I tried to think about how we might (in the EU) start to think about this problem within the law, if of interest to anyone: https://www.europeanlawblog.eu/pub/dq249o3c/release/1

ai_updates - 4 hours ago

Great points. In my experiments combining AI with spaced repetition and small deliberate-practice tasks, I saw retention improve dramatically — not just speed. I think the real win is designing short active tasks around AI output (quiz, explain-back, micro-project). Has anyone tried formalizing this into a daily routine?

weatherlite - 3 hours ago

> AI agents break rules under everyday pressure

Jeez they really ARE becoming human like

baxuz - 11 minutes ago

What a bullshit article.

AI agents don't think, don't have a concept of time, and don't experience pressure.

I'm tired of these articles anthropomorphizing a probability engine.

jakozaur - 4 hours ago

Is it just me, or do LLM code assistants do catastrophically silly things (drop a DB, delete files, wipe a disk, etc.) far more often than humans?

It looks like the training data has plenty of those examples, but the models don’t have enough grounding or warnings before doing them.

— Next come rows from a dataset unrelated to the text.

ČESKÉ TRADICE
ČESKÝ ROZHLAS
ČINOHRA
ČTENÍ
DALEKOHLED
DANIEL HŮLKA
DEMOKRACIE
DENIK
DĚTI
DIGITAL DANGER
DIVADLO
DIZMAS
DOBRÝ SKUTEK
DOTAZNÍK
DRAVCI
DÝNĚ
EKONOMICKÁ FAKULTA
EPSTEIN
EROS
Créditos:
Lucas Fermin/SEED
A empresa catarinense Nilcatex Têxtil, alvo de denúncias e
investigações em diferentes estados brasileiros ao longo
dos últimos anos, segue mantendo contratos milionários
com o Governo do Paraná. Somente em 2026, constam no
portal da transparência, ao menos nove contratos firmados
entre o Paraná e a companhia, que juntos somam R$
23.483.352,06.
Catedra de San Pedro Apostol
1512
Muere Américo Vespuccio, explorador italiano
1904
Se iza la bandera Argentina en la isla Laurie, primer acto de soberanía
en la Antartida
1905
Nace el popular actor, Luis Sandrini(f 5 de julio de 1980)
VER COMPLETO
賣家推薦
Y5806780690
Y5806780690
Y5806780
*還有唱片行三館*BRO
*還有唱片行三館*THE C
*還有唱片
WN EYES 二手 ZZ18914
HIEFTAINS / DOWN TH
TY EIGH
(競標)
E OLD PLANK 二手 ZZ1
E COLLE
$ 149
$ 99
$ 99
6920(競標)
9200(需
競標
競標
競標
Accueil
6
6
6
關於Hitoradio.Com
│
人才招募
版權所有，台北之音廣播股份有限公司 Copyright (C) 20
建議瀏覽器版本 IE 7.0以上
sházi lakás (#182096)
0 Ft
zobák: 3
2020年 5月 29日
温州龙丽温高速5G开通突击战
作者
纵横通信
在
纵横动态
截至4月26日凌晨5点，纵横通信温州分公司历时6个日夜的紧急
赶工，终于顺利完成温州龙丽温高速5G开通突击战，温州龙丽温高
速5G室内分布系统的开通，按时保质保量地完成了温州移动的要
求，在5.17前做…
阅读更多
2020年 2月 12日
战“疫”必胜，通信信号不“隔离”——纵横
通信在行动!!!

I wish there were a PleaseDontDoAnythingStupidEval for software engineering.

salkahfi - 5 days ago

[dupe] https://news.ycombinator.com/item?id=46045390

joe_the_user - 7 hours ago

Sure,

LLMs are trained on human behavior as exhibited on the Internet. Humans break rules more often under pressure and sometimes just under normal circumstances. Why wouldn't "AI agents" behave similarly?

The one thing I'd say is that humans have some idea which rules in particular to break while "agents" seem to act more randomly.

crooked-v - 8 hours ago

I wonder who could have possibly predicted this being a result of using scraped web forums and Reddit posts for your training material.

sammy2255 - 7 hours ago

..because it's in their training data? Case closed

dlenski - 7 hours ago

“AI agents: They're just like us”

js8 - 6 hours ago

CMIIW currently AI models operate in two distinct modes:

1. Open mode during learning, where they take everything that comes from the data as 100% truth. The model freely adapts and generalizes with no constraints on consistency.

2. Closed mode during inference, where they take everything that comes from the model as 100% truth. The model doesn't adapt and behaves consistently even if in contradiction with the new information.

I suspect we need to run the model in the mix of the two modes, and possibly some kind of "meta attention" (epistemological) on which parts of the input the model should be "open" (learn from it) and which parts of the input should be "closed" (stick to it).